#### What is required
Rewrite the text of the items from its first line through the line containing "Swansea, UK ได้จัดการเสวนาทางวิชาการ", including both, with "Peace Studies" swapped for "Peace Research" and everything else unchanged. Leave the pictures out of your answer.

** Data provided follows **

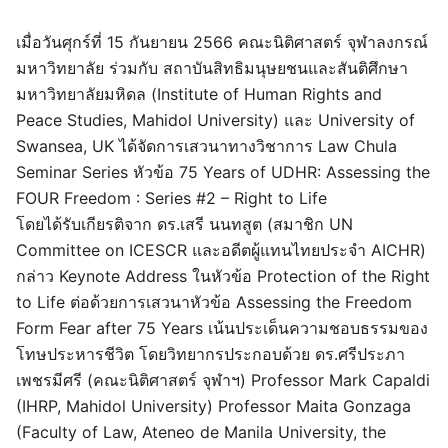
เมื่อวันศุกร์ที่ 15 กันยายน 2566 คณะนิติศาสตร์ จุฬาลงกรณ์
มหาวิทยาลัย ร่วมกับ สถาบันสิทธิมนุษยชนและสันติศึกษา
มหาวิทยาลัยมหิดล (Institute of Human Rights and
Peace Studies, Mahidol University) และ University of
Swansea, UK ได้จัดการเสวนาทางวิชาการ Law Chula
Seminar Series หัวข้อ 75 Years of UDHR: Assessing the
FOUR Freedom : Series #2 – Right to Life
โดยได้รับเกียรติจาก ดร.เสรี นนทสูต (สมาชิก UN
Committee on ICESCR และอดีตผู้แทนไทยประจำ AICHR)
กล่าว Keynote Address ในหัวข้อ Protection of the Right
to Life ต่อด้วยการเสวนาหัวข้อ Assessing the Freedom
Form Fear after 75 Years เน้นประเด็นความชอบธรรมของ
โทษประหารชีวิต โดยวิทยากรประกอบด้วย ดร.ศรีประภา
เพชรมีศรี (คณะนิติศาสตร์ จุฬาฯ) Professor Mark Capaldi
(IHRP, Mahidol University) Professor Maita Gonzaga
(Faculty of Law, Ateneo de Manila University, the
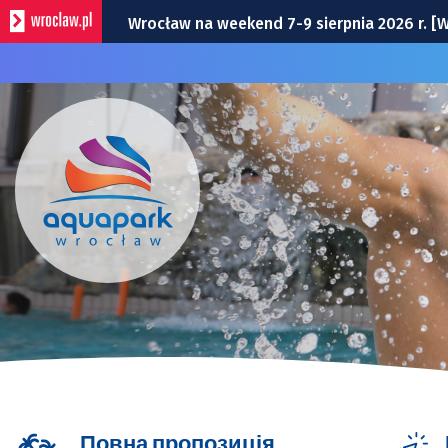
Wrocław na weekend 7-9 sierpnia 2026 r. 
Wrocławska Potańcówka w sobotę, 8 sierp
Bitwa o Twierdzę w sobotę w Kłodzku. Co 
Bezpłatny koncert Ferajny Hoovera w niedz
Remont torów na Stawowej i Peronowej. Od
Повна пропозиція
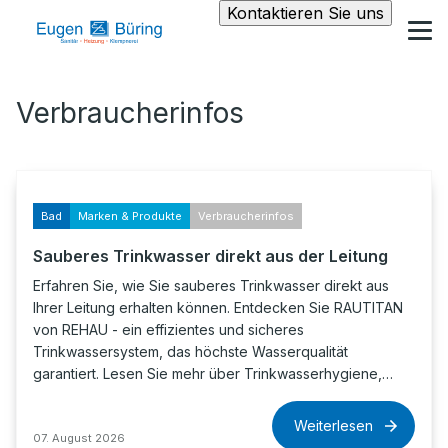
Kontaktieren Sie uns
Verbraucherinfos
Bad
Marken & Produkte
Verbraucherinfos
Sauberes Trinkwasser direkt aus der Leitung
Erfahren Sie, wie Sie sauberes Trinkwasser direkt aus
Ihrer Leitung erhalten können. Entdecken Sie RAUTITAN
von REHAU - ein effizientes und sicheres
Trinkwassersystem, das höchste Wasserqualität
garantiert. Lesen Sie mehr über Trinkwasserhygiene,…
Weiterlesen
07. August 2026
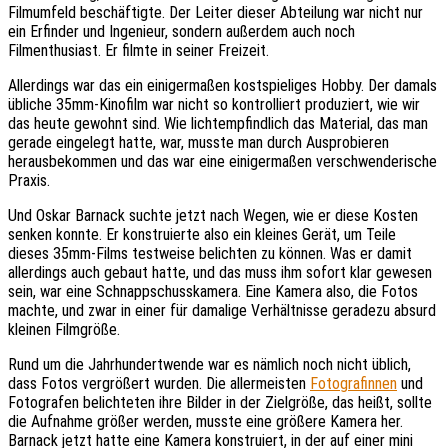
Filmumfeld beschäftigte. Der Leiter dieser Abteilung war nicht nur
ein Erfinder und Ingenieur, sondern außerdem auch noch
Filmenthusiast. Er filmte in seiner Freizeit.
Allerdings war das ein einigermaßen kostspieliges Hobby. Der damals
übliche 35mm-Kinofilm war nicht so kontrolliert produziert, wie wir
das heute gewohnt sind. Wie lichtempfindlich das Material, das man
gerade eingelegt hatte, war, musste man durch Ausprobieren
herausbekommen und das war eine einigermaßen verschwenderische
Praxis.
Und Oskar Barnack suchte jetzt nach Wegen, wie er diese Kosten
senken konnte. Er konstruierte also ein kleines Gerät, um Teile
dieses 35mm-Films testweise belichten zu können. Was er damit
allerdings auch gebaut hatte, und das muss ihm sofort klar gewesen
sein, war eine Schnappschusskamera. Eine Kamera also, die Fotos
machte, und zwar in einer für damalige Verhältnisse geradezu absurd
kleinen Filmgröße.
Rund um die Jahrhundertwende war es nämlich noch nicht üblich,
dass Fotos vergrößert wurden. Die allermeisten
Fotografinnen
und
Fotografen belichteten ihre Bilder in der Zielgröße, das heißt, sollte
die Aufnahme größer werden, musste eine größere Kamera her.
Barnack jetzt hatte eine Kamera konstruiert, in der auf einer mini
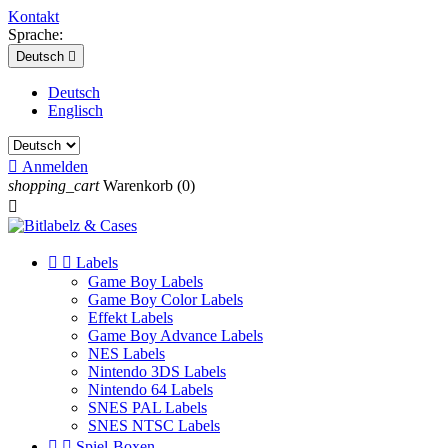
Kontakt
Sprache:
Deutsch

Deutsch
Englisch

Anmelden
shopping_cart
Warenkorb
(0)



Labels
Game Boy Labels
Game Boy Color Labels
Effekt Labels
Game Boy Advance Labels
NES Labels
Nintendo 3DS Labels
Nintendo 64 Labels
SNES PAL Labels
SNES NTSC Labels


Spiel-Boxen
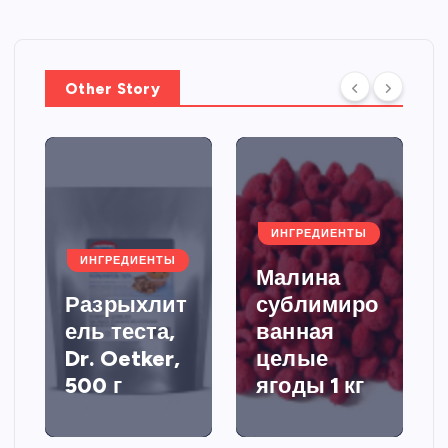
Other Story
ИНГРЕДИЕНТЫ
ИНГРЕДИЕНТЫ
Малина
Разрыхлит
сублимиро
ель теста,
ванная
Dr. Oetker,
целые
500 г
ягоды 1 кг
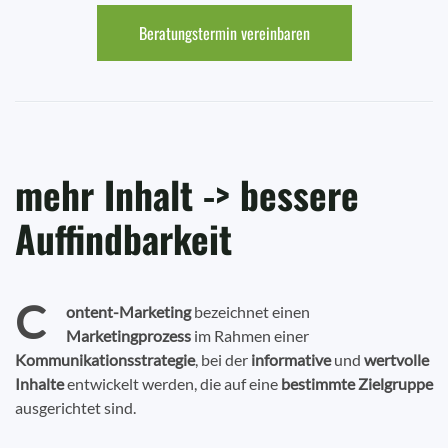
Beratungstermin vereinbaren
mehr Inhalt -> bessere
Auffindbarkeit
C
ontent-Marketing
bezeichnet einen
Marketingprozess
im Rahmen einer
Kommunikationsstrategie
, bei der
informative
und
wertvolle
Inhalte
entwickelt werden, die auf eine
bestimmte Zielgruppe
ausgerichtet sind.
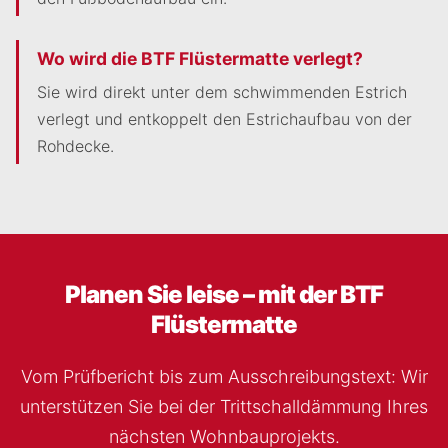
Wo wird die BTF Flüstermatte verlegt?
Sie wird direkt unter dem schwimmenden Estrich
verlegt und entkoppelt den Estrichaufbau von der
Rohdecke.
Planen Sie leise – mit der BTF
Flüstermatte
Vom Prüfbericht bis zum Ausschreibungstext: Wir
unterstützen Sie bei der Trittschalldämmung Ihres
nächsten Wohnbauprojekts.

** End of Data provided **

#### Answer to the exercise
เมื่อวันศุกร์ที่ 15 กันยายน 2566 คณะนิติศาสตร์ จุฬาลงกรณ์
มหาวิทยาลัย ร่วมกับ สถาบันสิทธิมนุษยชนและสันติศึกษา
มหาวิทยาลัยมหิดล (Institute of Human Rights and
Peace Research, Mahidol University) และ University of
Swansea, UK ได้จัดการเสวนาทางวิชาการ Law Chula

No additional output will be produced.